Однако Уильямс желал продолжить и переминался, вертя шляпу в грязноватых руках. Тогда лорд Уильям направил беседу в другое русло, вернее, вернул ее к тому, с чего она начиналась.
– Что вы намерены делать дальше, Уильямс? Куда отправитесь?
– Я? Почему бы не туда, откуда приехал? Обратно, за Брод-ривер. Так что, если ваша светлость имеет какие-нибудь сообщения или письма для Флетчелла, Куннингхэмов, Браунов либо других верных людей, то я как раз тот, кто может их передать.
– Письма… – улыбнулся лорд Уильям. – И вы еще говорите, что служили у Кекленда. Нет, нет. Да и нет у меня для них писем.
– Если бы вы сочли меня таким же внушающим доверие, как другие – те, кто уже выполнял поручения вашей светлости…
– Другие? – удивился губернатор. – Я не отправлял никаких писем. Кто вам сказал?
– Я всего лишь предположил, ваша светлость. Ибо как еще поддерживать связь с далекими местами?
– Только не письмами, – губернатор с видом знатока скептически покачал головой из стороны в сторону.
– Тогда устно. Поверьте, я всецело ваш человек. Вы не хотите передать никаких сообщений?
– Никаких. Передайте только, чтобы держали людей наготове.
– Разве вы не приказываете им начать вооружаться?

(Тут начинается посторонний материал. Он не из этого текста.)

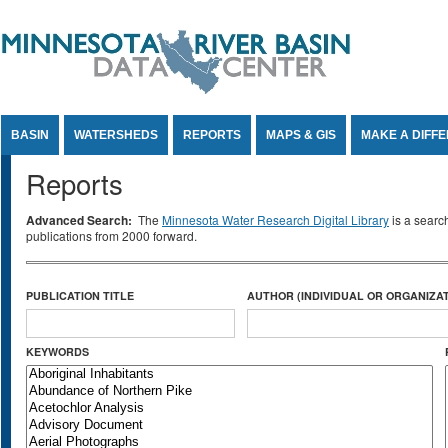
Jump to Content
BASIN
WATERSHEDS
REPORTS
MAPS & GIS
MAKE A DIFF
Reports
Advanced Search:
The
Minnesota Water Research Digital Library
is a searc
publications from 2000 forward.
PUBLICATION TITLE
AUTHOR (INDIVIDUAL OR ORGANIZAT
KEYWORDS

– Нет. Пока нет, если только у них не припасено в достатке вооружения и они не решат, что уже достаточно сильны.
Красивое юное лицо Уильямса разочарованно вытянулось.
– О, сил у них мало, и оружия тоже – это мне известно. Кроме того, там побывал Драйтон со своими антиправительственными речами, и ряды наши поредели.
– Новости несвежие, – вставил капитан Мендвилл.
– Да, по-видимому, это так, – вздохнул Уильямс. – Если бы мы могли рассчитывать на войска его величества!
– Потерпите, – отвечал ему лорд Уильям, – вы их непременно получите. Господь нам их посылает или кто-то другой, но вскоре ожидается их прибытие.
Взгляд Уильямса вновь зажегся нетерпением.
– Неужели, ваша светлость? – спросил он, затаив дыхание.
Молодой губернатор прошел за письменный стол.
– Вчера я еще не смог бы этого утверждать. Но сегодня получено письмо от королевского секретаря, – он указал на конверт, и Уильямс заметил, как омрачилось его лицо, а глаза погрустнели. – Его величество решил привести к повиновению весь континент – целиком. Так всем и передайте.
– Сэр, это развеселит их сердца, как развеселило мое. Ваша светлость имеет в виду, что к нам посланы солдаты из самой Англии?
– Да, именно так – сюда, в Чарлстон. – Но в голосе лорда Кемпбелла не чувствовалось радости. – Если мятежники не склонят свои упрямые головы, город очень скоро превратится в театр военных действий.